▶ [Brano]:
□ □ □ □

Entro novembre la Commissione Von der Leyen deve decidere se il nucleare vada considerata o meno un’energia rinnovabile. In un documento non ufficiale spedito a Bruxelles e diffuso ieri dall’Ansa, Parigi propone di introdurre tetti alle emissioni e la possibilità di pianificare impianti nucleari fino al 2030, puntando nel frattempo sulla tecnologia verde.
Cingolani specifica: «Si tratta di tecnologie non mature, da non confondersi con quelle su cui abbiamo fatto il referendum. Dopo la tassonomia, serviranno anni di studio per valutare tre cose: la sicurezza, il costo e la quantità di scarto radioattivo per energia prodotta. Giappone, Stati Uniti, Regno Unito e Francia stanno già facendo questi studi. Vedremo che cosa esce da questi numeri e, semmai ci vorremo pensare, ci penseremo con i dati in mano». Ma solo «se è considerato verde puoi pensare di investirci, altrimenti no. E magari nel frattempo scopriremo qualcosa di completamente nuovo che renderà questa discussione inutile».

□ □ □ □

▶ [Materiale fornito]:
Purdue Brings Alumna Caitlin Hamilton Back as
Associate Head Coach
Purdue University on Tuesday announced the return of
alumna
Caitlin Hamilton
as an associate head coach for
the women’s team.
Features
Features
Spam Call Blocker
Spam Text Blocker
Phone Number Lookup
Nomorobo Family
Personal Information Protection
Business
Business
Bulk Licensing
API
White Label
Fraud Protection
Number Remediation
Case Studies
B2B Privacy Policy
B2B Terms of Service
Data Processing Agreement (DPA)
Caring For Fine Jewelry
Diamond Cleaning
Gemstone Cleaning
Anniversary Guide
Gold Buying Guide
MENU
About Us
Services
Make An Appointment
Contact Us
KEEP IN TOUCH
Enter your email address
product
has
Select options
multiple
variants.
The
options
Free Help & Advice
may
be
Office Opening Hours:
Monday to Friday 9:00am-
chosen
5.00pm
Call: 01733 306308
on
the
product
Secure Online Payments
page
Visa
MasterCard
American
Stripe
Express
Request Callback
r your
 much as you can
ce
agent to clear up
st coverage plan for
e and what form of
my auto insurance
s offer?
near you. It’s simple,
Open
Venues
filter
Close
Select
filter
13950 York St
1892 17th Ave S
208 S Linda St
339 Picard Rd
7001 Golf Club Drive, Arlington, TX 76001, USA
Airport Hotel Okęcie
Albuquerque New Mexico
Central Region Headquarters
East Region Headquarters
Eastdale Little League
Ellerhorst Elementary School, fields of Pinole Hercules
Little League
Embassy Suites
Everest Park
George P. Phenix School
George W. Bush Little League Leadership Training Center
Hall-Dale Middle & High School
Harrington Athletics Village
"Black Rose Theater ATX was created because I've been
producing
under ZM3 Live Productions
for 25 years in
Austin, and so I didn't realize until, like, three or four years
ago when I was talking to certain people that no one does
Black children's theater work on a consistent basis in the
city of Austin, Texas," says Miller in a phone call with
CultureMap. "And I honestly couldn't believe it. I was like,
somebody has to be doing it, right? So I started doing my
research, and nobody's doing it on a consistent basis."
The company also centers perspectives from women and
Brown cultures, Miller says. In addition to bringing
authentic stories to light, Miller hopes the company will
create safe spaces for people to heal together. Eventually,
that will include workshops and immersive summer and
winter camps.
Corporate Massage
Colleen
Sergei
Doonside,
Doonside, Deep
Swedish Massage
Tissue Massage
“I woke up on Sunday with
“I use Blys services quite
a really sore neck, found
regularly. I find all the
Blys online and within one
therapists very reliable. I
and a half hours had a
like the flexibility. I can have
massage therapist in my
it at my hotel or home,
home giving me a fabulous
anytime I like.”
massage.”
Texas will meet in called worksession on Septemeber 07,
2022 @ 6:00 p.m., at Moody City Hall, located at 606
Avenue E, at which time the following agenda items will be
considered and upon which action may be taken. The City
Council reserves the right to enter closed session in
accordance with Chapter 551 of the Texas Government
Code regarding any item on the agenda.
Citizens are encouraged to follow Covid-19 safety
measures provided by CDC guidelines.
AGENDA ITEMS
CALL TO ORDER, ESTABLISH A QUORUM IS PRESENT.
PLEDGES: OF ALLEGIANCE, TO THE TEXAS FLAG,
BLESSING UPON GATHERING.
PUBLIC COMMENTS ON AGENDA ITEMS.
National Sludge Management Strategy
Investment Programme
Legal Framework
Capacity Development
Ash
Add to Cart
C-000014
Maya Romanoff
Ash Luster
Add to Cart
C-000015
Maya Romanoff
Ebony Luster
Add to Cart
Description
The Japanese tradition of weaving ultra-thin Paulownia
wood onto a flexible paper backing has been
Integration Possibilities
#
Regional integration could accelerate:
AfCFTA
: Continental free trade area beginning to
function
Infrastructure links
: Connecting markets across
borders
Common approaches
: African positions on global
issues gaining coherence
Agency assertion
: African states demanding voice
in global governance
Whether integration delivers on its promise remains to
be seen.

□ □ □ □

▶ [Consegna A]: Cita il passo del brano sul nucleare da "Entro novembre la" a "sulla tecnologia verde.".
▶ [Consegna B]: Riassumi in due frasi il brano sul nucleare.
▶ [Consegna C]: Scrivi il seguito del brano sul nucleare a partire dal punto in cui termina.

▶ [Risposta A]:
Entro novembre la Commissione Von der Leyen deve decidere se il nucleare vada considerata o meno un’energia rinnovabile. In un documento non ufficiale spedito a Bruxelles e diffuso ieri dall’Ansa, Parigi propone di introdurre tetti alle emissioni e la possibilità di pianificare impianti nucleari fino al 2030, puntando nel frattempo sulla tecnologia verde.

▶ [Risposta B]: Entro novembre la Commissione Von der Leyen deve decidere se il nucleare sia da considerare un'energia rinnovabile, e Parigi, in un documento non ufficiale inviato a Bruxelles, propone tetti alle emissioni e la possibilità di pianificare impianti nucleari fino al 2030. Secondo Cingolani si tratta di tecnologie non mature, che richiederanno anni di studio su sicurezza, costo e quantità di scarto radioattivo per energia prodotta, e solo se il nucleare sarà considerato verde si potrà pensare di investirci.

▶ [Risposta C]:
Il ministro resta con i piedi per terra, ben sapendo che le fonti rinnovabili, al momento, da sole non bastano: «Per dismettere il metano dobbiamo avere continuità, puntando su un energy mix che contempli maggiore eolico e solare. Essendo però fonti intermittenti dobbiamo stabilizzare almeno il 25% del nostro fabbisogno. Significano centinaia di terawattora, servono grossi investimenti sugli accumulatori». E poiché al momento però non sappiamo quanto davvero un’energia sia verde o meno, rischiando di produrre con una persistente impronta di carbonio, Cingolani dice che bisogna aspettare la tassonomia Ue. «L’Europa deve stabilire i criteri. Quali sono le sorgenti di energia cosiddette verdi. È un lavoro fondamentale. Poi ogni Paese calibrerà autonomamente il proprio energy mix, ma bisogna fare chiarezza su dove e come».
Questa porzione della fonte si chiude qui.